Locate each line in the data below that contains the string "track", matching case exactly, and copy every such line.

:: Data in this exercise ::

++++++++

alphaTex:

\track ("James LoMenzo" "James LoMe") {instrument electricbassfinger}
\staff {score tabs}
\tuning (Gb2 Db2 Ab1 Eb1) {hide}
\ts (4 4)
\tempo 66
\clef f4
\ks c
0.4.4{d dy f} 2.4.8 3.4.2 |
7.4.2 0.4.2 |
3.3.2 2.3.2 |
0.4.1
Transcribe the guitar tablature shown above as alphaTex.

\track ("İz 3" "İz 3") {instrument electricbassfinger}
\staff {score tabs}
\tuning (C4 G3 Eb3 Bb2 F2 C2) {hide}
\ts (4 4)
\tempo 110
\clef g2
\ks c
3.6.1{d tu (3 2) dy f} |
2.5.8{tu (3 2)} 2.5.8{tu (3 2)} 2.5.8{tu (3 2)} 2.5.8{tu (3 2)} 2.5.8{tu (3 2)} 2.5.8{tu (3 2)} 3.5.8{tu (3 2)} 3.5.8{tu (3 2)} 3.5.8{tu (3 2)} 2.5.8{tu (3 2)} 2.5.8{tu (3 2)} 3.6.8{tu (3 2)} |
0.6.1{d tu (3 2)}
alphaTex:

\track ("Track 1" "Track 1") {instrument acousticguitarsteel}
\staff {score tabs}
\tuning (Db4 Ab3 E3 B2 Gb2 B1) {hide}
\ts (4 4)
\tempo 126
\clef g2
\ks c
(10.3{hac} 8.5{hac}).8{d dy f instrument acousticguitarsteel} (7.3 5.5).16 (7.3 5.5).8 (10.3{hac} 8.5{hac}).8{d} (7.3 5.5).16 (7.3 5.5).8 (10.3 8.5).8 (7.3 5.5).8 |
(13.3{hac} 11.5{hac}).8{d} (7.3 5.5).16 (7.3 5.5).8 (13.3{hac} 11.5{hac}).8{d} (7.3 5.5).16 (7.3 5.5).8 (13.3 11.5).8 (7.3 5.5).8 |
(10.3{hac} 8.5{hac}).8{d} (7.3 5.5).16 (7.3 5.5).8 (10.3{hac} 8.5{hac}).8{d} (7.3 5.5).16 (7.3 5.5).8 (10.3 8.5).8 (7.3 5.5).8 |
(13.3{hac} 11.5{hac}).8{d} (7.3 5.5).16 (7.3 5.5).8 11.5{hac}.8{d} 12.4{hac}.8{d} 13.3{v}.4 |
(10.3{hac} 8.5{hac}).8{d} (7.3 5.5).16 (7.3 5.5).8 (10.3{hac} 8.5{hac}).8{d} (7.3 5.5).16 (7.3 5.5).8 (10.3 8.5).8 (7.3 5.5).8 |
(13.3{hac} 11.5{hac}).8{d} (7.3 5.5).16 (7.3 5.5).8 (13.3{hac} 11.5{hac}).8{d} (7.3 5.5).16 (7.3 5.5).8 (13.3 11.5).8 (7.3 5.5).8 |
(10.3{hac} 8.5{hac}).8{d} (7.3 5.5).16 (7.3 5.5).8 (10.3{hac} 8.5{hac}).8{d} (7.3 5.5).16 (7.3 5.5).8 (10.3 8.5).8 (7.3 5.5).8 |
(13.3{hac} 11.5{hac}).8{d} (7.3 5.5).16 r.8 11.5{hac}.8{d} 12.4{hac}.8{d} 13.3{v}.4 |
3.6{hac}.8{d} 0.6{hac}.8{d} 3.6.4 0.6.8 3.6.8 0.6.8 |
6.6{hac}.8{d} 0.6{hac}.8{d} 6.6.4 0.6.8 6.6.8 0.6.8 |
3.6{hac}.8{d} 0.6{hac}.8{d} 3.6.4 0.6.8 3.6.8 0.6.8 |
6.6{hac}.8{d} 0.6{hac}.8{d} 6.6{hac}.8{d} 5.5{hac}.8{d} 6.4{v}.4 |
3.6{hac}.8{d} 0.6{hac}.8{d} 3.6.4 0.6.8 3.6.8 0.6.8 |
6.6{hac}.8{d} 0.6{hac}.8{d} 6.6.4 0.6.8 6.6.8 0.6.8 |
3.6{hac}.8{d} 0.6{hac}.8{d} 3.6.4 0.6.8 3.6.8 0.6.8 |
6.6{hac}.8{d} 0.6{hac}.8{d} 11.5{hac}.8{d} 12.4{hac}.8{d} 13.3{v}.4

++++++++

:: Written response ::
\track ("James LoMenzo" "James LoMe") {instrument electricbassfinger}
\track ("İz 3" "İz 3") {instrument electricbassfinger}
\track ("Track 1" "Track 1") {instrument acousticguitarsteel}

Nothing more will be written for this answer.